China Billionaire Backing Nicaragua Canal to List Company

Beijing Xinwei Telecom Technology Co., controlled by the Chinese billionaire who has proposed building a $40 billion canal through Nicaragua, is planning a reverse takeover to obtain a listing in Shanghai.

Beijing Zhongchuang Telecom Test Co., listed in Shanghai, said yesterday it will buy a 96.5 percent stake in Beijing Xinwei. It will then conduct a private placement of shares that will make Beijing Xinwei Chairman Wang Jing its largest shareholder, according a statement to Shanghai’s stock exchange.

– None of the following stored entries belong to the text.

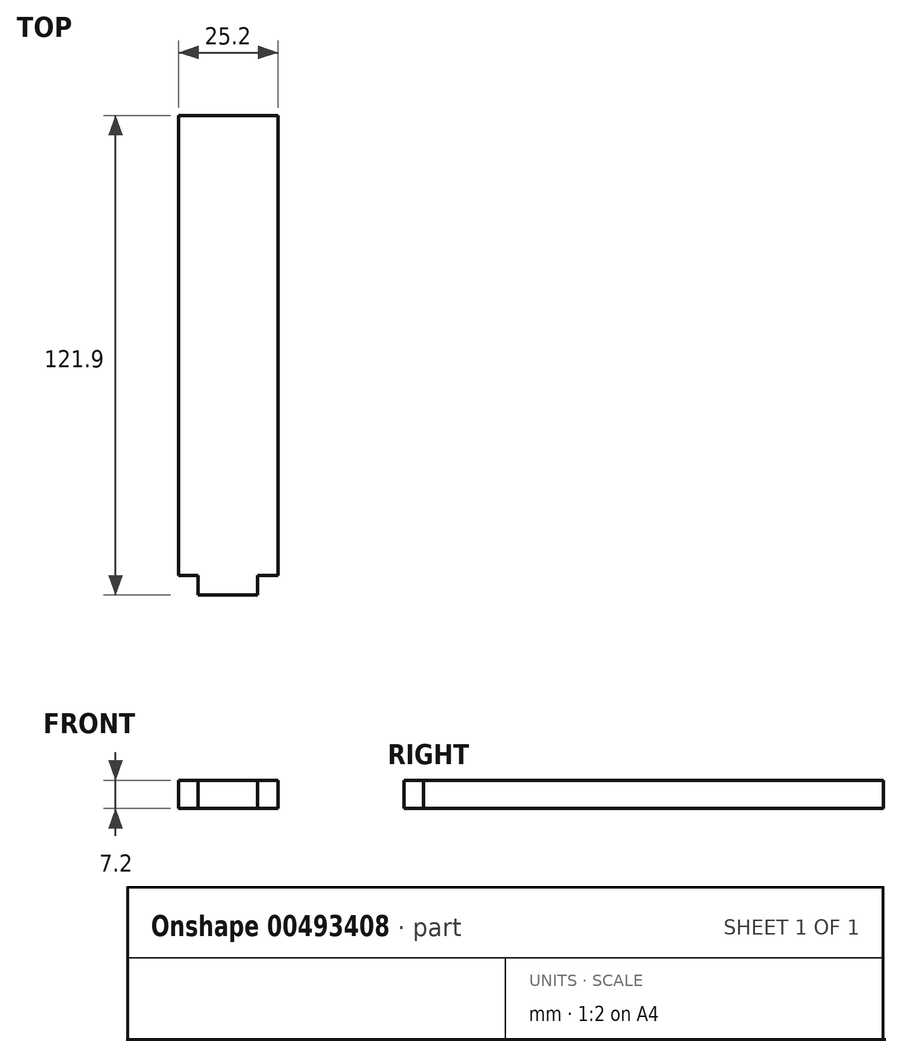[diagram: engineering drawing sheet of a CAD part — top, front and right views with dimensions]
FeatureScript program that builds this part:
annotation { "Feature Type Name" : "Feature", "Feature Type Description" : "" }
export const myFeature = defineFeature(function(context is Context, id is Id, definition is map)
    precondition{}
    {
        {
            var Q0;
            Q0=qCreatedBy(makeId("Front.planeOp"),FACE);
            var sketch = newSketch(context, id + "F0", { "sketchPlane" : qUnion([Q0])});
            skLineSegment(sketch, "E0.bottom", {"start": v(-40.67, 7.2) * mm, "end": v(-15.47, 7.2) * mm});
            skLineSegment(sketch, "E0.top", {"start": v(-40.67, 0) * mm, "end": v(-15.47, 0) * mm});
            skLineSegment(sketch, "E0.left", {"start": v(-40.67, 7.2) * mm, "end": v(-40.67, 0) * mm});
            skLineSegment(sketch, "E0.right", {"start": v(-15.47, 7.2) * mm, "end": v(-15.47, 0) * mm});
            skSolve(sketch);
        }
        {
            var Q0;
            Q0 = qSketchRegion(id + "F0", true);
            extrude(context, id + "F1", {"entities" : qUnion([Q0]), "endBound" : BoundingType.SYMMETRIC, "depth" : 116.9 * mm});
        }
        {
            var Q0;
            Q0=makeQuery(id+"F1.opExtrude","CAP_FACE",FACE,{"disambiguationData":[OSD([sQuery(id+"F0.wireOp",EDGE,"E0.bottom"),sQuery(id+"F0.wireOp",EDGE,"E0.top"),sQuery(id+"F0.wireOp",EDGE,"E0.left"),sQuery(id+"F0.wireOp",EDGE,"E0.right")])],"isStart":false});
            var sketch = newSketch(context, id + "F2", { "sketchPlane" : qUnion([Q0])});
            skLineSegment(sketch, "E1.bottom", {"start": v(-35.69, 7.2) * mm, "end": v(-20.6, 7.2) * mm});
            skLineSegment(sketch, "E1.top", {"start": v(-35.69, 0) * mm, "end": v(-20.6, 0) * mm});
            skLineSegment(sketch, "E1.left", {"start": v(-35.69, 7.2) * mm, "end": v(-35.69, 0) * mm});
            skLineSegment(sketch, "E1.right", {"start": v(-20.6, 7.2) * mm, "end": v(-20.6, 0) * mm});
            skSolve(sketch);
        }
        {
            var Q0;
            Q0 = qSketchRegion(id + "F2", true);
            extrude(context, id + "F3", {"entities" : qUnion([Q0]), "operationType" : NewBodyOperationType.ADD, "depth" : 5 * mm});
        }
    });
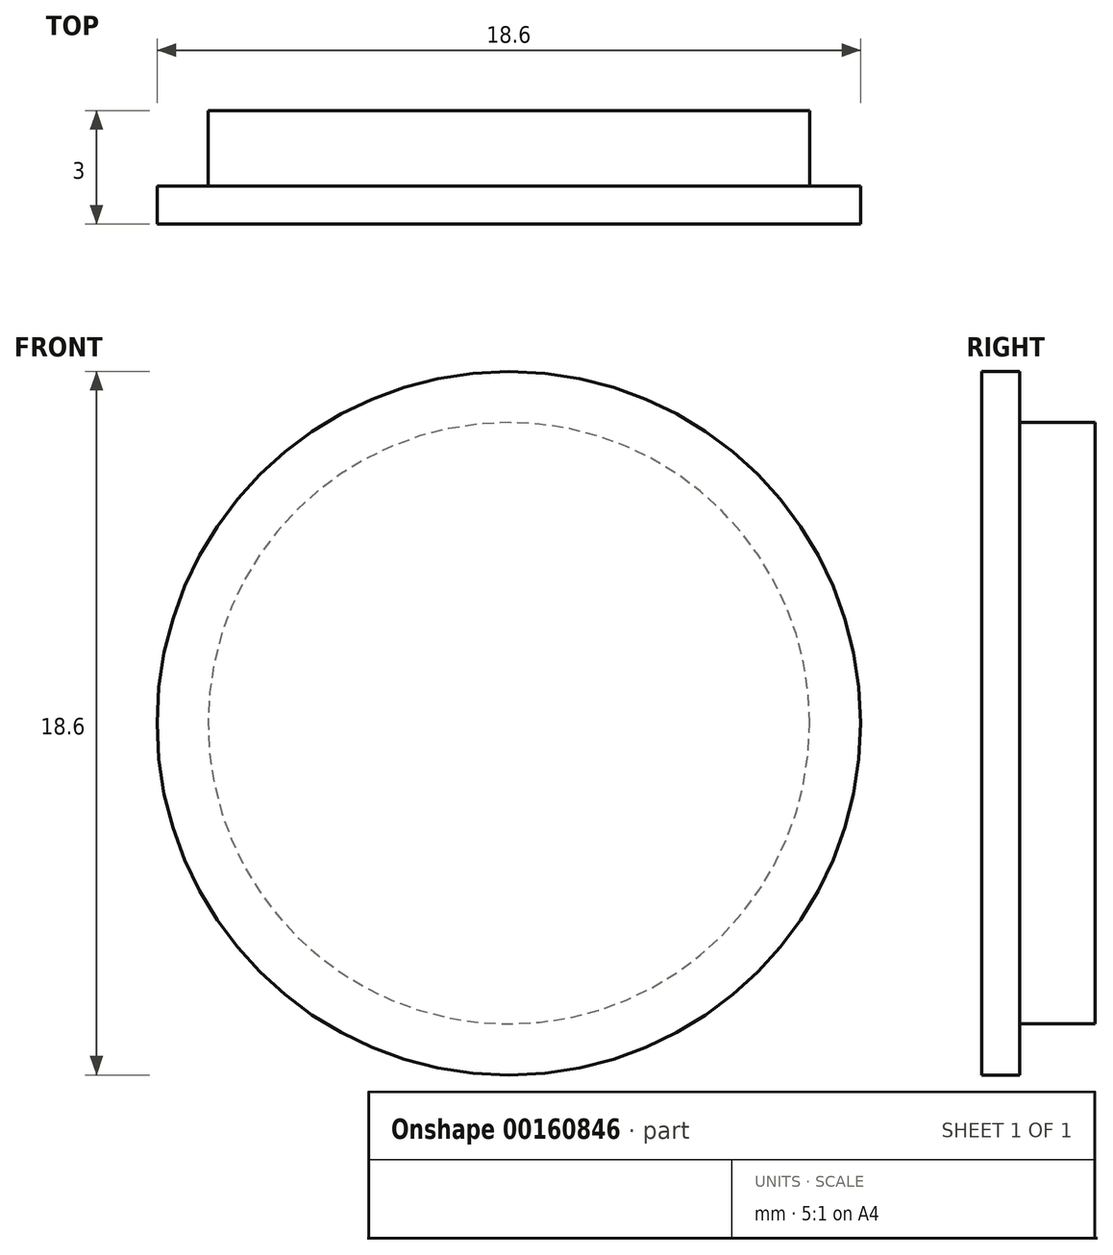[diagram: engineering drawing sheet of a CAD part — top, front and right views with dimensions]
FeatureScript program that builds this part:
annotation { "Feature Type Name" : "Feature", "Feature Type Description" : "" }
export const myFeature = defineFeature(function(context is Context, id is Id, definition is map)
    precondition{}
    {
        {
            var Q0;
            Q0=qCreatedBy(makeId("Right.planeOp"),FACE);
            var sketch = newSketch(context, id + "F0", { "sketchPlane" : qUnion([Q0])});
            skLineSegment(sketch, "E0", {"start": v(11.47, 0) * mm, "end": v(0, 0) * mm, "construction": true});
            skLineSegment(sketch, "E1", {"start": v(3, 0) * mm, "end": v(3, 7.95) * mm});
            skLineSegment(sketch, "E2", {"start": v(1, 7.95) * mm, "end": v(3, 7.95) * mm});
            skLineSegment(sketch, "E3", {"start": v(1, 7.95) * mm, "end": v(1, 9.3) * mm});
            skLineSegment(sketch, "E4", {"start": v(0, 9.3) * mm, "end": v(1, 9.3) * mm});
            skLineSegment(sketch, "E5", {"start": v(0, 9.3) * mm, "end": v(0, 0) * mm});
            skLineSegment(sketch, "E6", {"start": v(3, 0) * mm, "end": v(0, 0) * mm});
            skSolve(sketch);
        }
        {
            var Q0;
            Q0=makeQuery(id+"F0.imprint","IMPRINT",FACE,{"disambiguationData":[TD([[makeQuery(id+"F0.imprint","IMPRINT",EDGE,{"derivedFrom":sQuery(id+"F0.wireOp",EDGE,"E1")}),1.0]])]});
            var Q1;
            Q1=sQuery(id+"F0.wireOp",EDGE,"E0");
            revolve(context, id + "F1", {"entities" : qUnion([Q0]), "axis" : qUnion([Q1]), "revolveType" : RevolveType.FULL});
        }
    });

The transaction would create the first publicly traded company among Wang’s assets that span agriculture, investment and media. In June, Nicaragua granted Wang’s Hong Kong-based HKND Group a 50-year concession for rights to build an inter-oceanic canal that the Central American country estimated will cost $40 billion, or more than four times its 2011 gross domestic product.

Beijing Zhongchuang surged by the 10 percent daily limit in Shanghai, the biggest one-day gain in four months, after the stock resumed trading following a one-week suspension. China’s benchmark Shanghai Composite Index was little changed at the mid-day trading break.

The proposed transaction requires approval by the China Securities Regulatory Commission and shareholders of Beijing Zhongchuang, according to yesterday’s statement. Wang owns 36.97 percent of Beijing Xinwei’s shares, it said.

Beijing Xinwei, founded in 1995, makes wireless phone gear. Wang said the company’s goal is to become one of the world’s top three telecommunications companies in five to 10 years, according to the company’s website. Xinwei signed a contract last year worth as much as $300 million to set up a phone network in Nicaragua.

The company’s 2012 net income fell to 490.6 million yuan ($80.2 million) from 565.9 million yuan a year earlier, according to Beijing Zhongchuang’s statement. Profit for the first half of 2013 was 1.68 billion yuan, it said, without giving a comparative figure.